Kılıçdaroğlu 2023 seçimleri öncesinde, uzun süre mutfağında ya da kütüphanesinde kısa video konuşmaları yapıp sosyal medyada paylaşmaya başlamıştı. Mutfağında konuşurken arkasında babasının fotoğrafı görülüyordu. Kütüphanesinde konuşurken ise tam arkasındaki bir kitap dikkati çekiyordu:
“DERSİM’İN yazılmayan hazin HİKAYESİ”
Bu görüntüye de rastlantı deyip geçebilirdik. Ancak onun içindeki en önemli belgeyi hazırlayan bizzat Kılıçdaroğlu’dur.

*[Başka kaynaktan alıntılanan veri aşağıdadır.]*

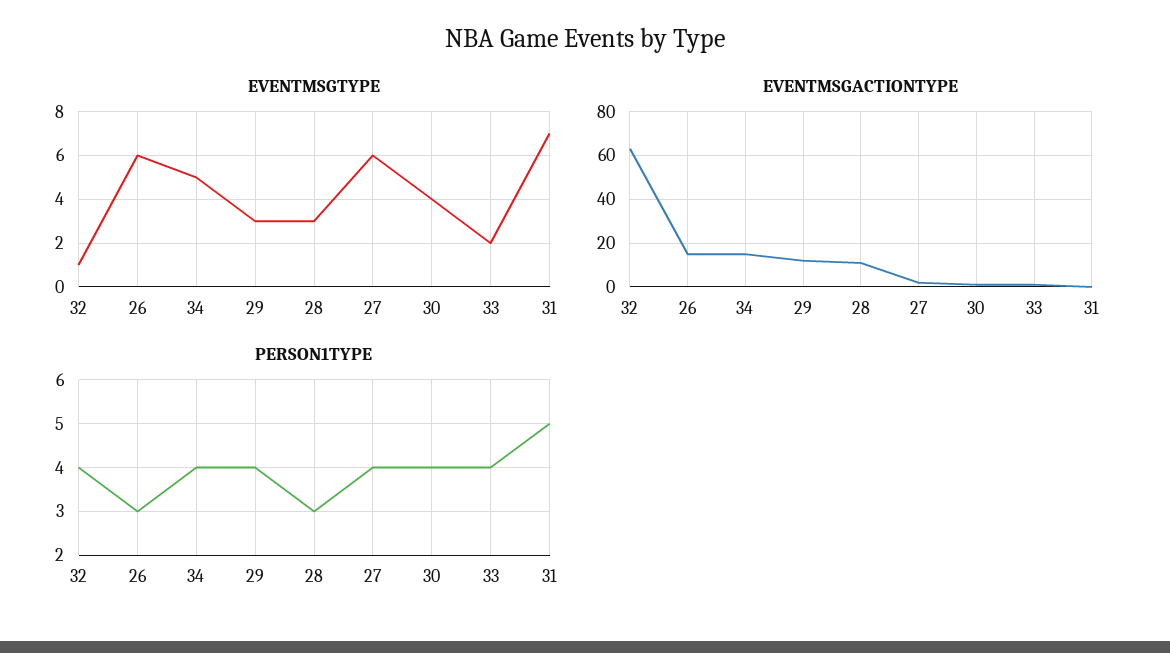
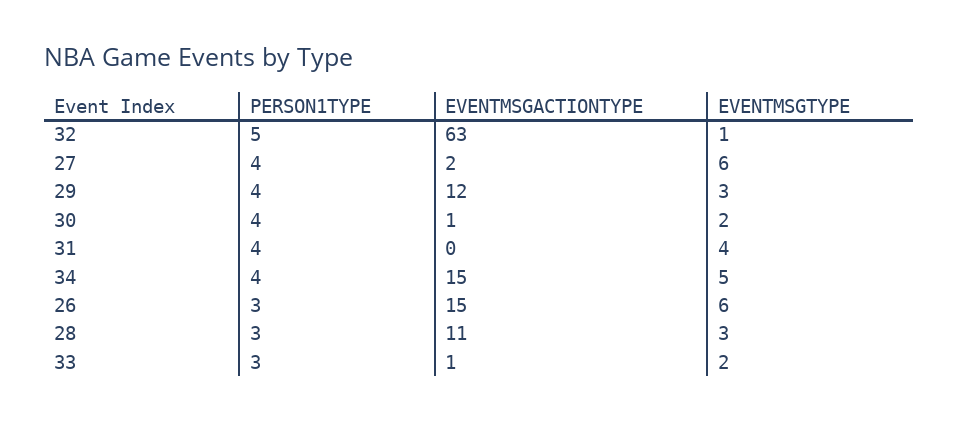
EVENTMSGTYPE, 30: 4 -> 2
EVENTMSGTYPE, 31: 7 -> 4
PERSON1TYPE, 32: 4 -> 5
PERSON1TYPE, 33: 4 -> 3
PERSON1TYPE, 31: 5 -> 4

Bu nedenle hiçbir şey rastlantı değildir!..
Kılıçdaroğlu, devlette yükselip genel müdürlüğe kadar çıktıktan sonra Dersim olaylarını aydınlatmaya karar veriyor. Bu amaçla zamanın Başbakanı Celal Bayar’la görüşmeye çalışıyor. Ama bunu başaramıyor. Bunun üzerine, o zaman İçişleri Bakanlığında göreve yeni başlamış bir müdür olan ve infazları bakanlık adına izlemek üzere bölgeye gönderilen İhsan Sabri Çağlayangil ile görüşüyor.

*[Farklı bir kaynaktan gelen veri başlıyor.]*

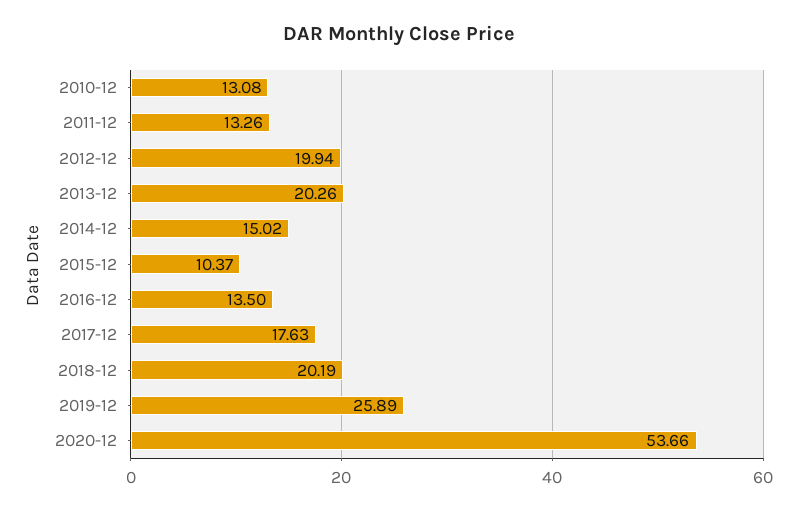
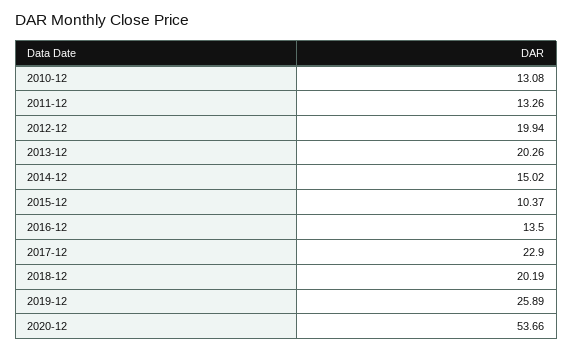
2017-12: 17.63 -> 22.9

İşte bu kitapta o görüşmeye atfedilen iddialar var: Kılıçdaroğlu, Çağlayangil’in kendisine “askerin halkı bir mağaraya doldurup içeriye zehirli gaz attığını” söylediğini iddia ediyor.
Oysa, Çağlayangil ile yaptığı konuşmanın bant kaydında, bu iddiayı Çağlayangil’e Kılıçdaroğlu’nun sorduğu; Çağlayangil’in ise “bu iddianın bir tevatür (söylenti) olduğunu” söylediği görülüyor…
Ancak Kılıçdaroğlu’nun bu iddiası Tunceli’de bir yerel gazete yayınlandığının ertesi günü Alman ARD Televizyonu, bu konuda bir program yaparak Atatürk’ü soykırım yapmakla suçladı….
*
Kılıçdaroğlu gibi, ben de doğuluyum. Kılıçdaroğlu’nun memleketine komşu olan benim memleketim de BOP haritasında ve buna göre yapılmış Barzani’nin Rudav adlı televizyonunda gösterilen haritada Kürdistan sınırları içinde görülüyor.
Kılıçdaroğlu gibi ben de Cumhuriyetimizin sağladığı olanaklarla okudum. Ben akademisyenliği seçtim. O bürokrasiyi seçmiş. İkimiz de mesleğimizde zirveye çıkmışız. Sonra ben emekli olup sade bir vatandaş olarak yaşamayı seçtim. O politikayı seçmiş ve orada da zirveye çıkmış!
Oysa Türkiye Cumhuriyeti kurulmasaydı ben Padişahın kulu, Kılıçdaroğlu da Seyit Rıza’nın kulu olurdu. İkimiz de Atatürk sayesinde özgür birey/ yurttaş olduk.